Hi, cylc developers,
Assume a task usually takes less than 30 minutes to complete, and it has settings as
[[[job]]]
execution time limit = PT30M
will cylc reports the task as failed if the task is still in running state (under PBS) after 30+ minutes?
I am asking this question, because sometimes we observe tasks stay in "running state (under PBS)"
Long time after tasks' execution time limit and wall clock time limit. This usually is due to some system
Problems. I am hoping that cylc would consider the task as "failed", instead of "running", so that a retry is able to be triggered automatically,
And the suite becomes more robust.
Regards,
Xiao
--
---
You received this message because you are subscribed to the Google Groups "cylc" group.
To unsubscribe from this group and stop receiving emails from it, send an email to cylc+uns...@googlegroups.com.
For more options, visit https://groups.google.com/d/optout.
Thanks Hilary
Communication is certainly a problem to those tasks, because usually one of nodes become faulty.
I will noted down tasks status next time this happens,
Regards,
Xiao
Hi, Hilary
Another example today, and cylc gui is not showing the task as "failed"; instead still in green. I
· PBS shows the tasks in "F" (failed) state.

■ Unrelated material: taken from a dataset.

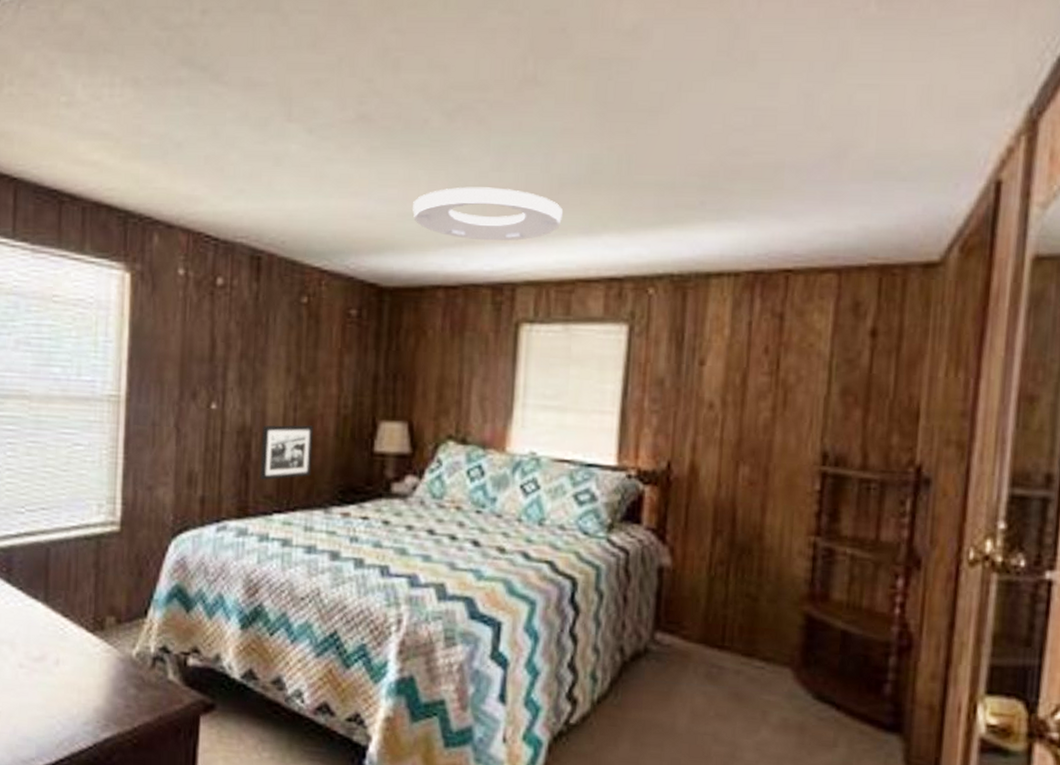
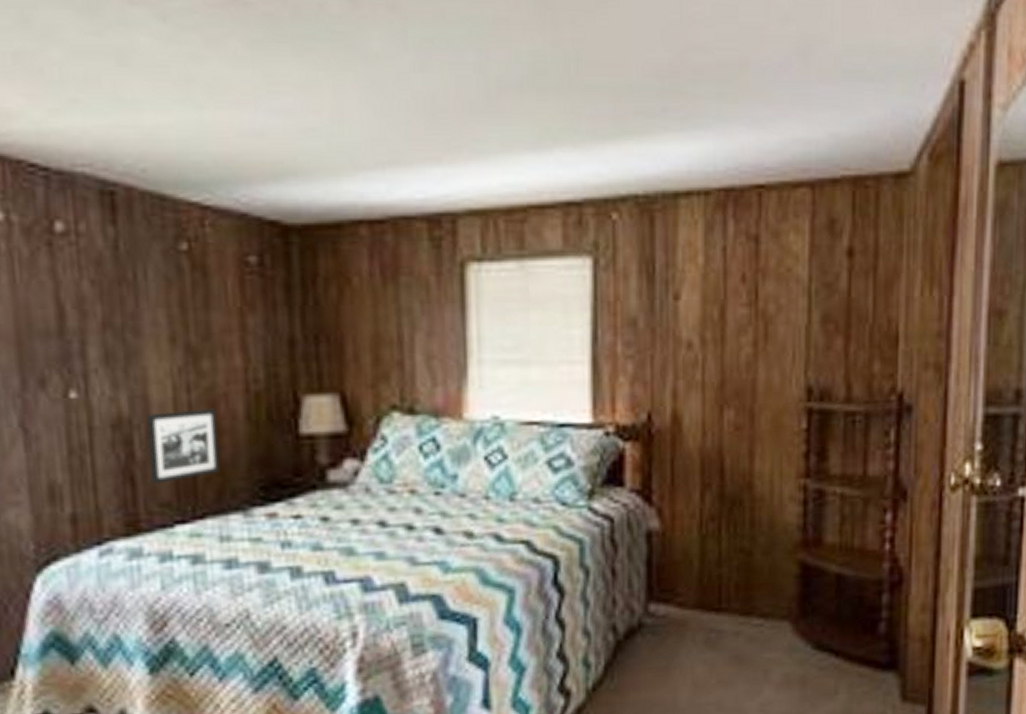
ceiling light: present [413,187,564,241] -> none [316,92,506,161]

· Cylc log shows the following
2019-02-13T23:22:26Z WARNING - [glm_ops_odb_to_odb2_surface.20190124T0000Z] -job started PT5H ago, but has not finished
2019-02-13T23:22:27Z INFO - [glm_ops_odb_to_odb2_surface.20190124T0000Z] -(current:running) started (polled)
It is most likely that it was landed on a bad node. The time limit for this task is 5h.
In this situation, will cylc be able to report that is as failed, and then retry will kick in?
Thanks
Xiao
From: cy...@googlegroups.com <cy...@googlegroups.com>
On Behalf Of Hilary Oliver
Sent: Friday, 1 February 2019 3:50 PM
To: cy...@googlegroups.com
Subject: Re: [cylc-dev] How does cylc use task execution time limit? [SEC=UNCLASSIFIED]
p.s. the only other explanation for a job that appears to still be running when it isn't, is that someone (the job owner, or a system administrator) hard killed it ("kill -9 PID") which is not trappable, so the job wrapper cannot send a message back before it dies in that case.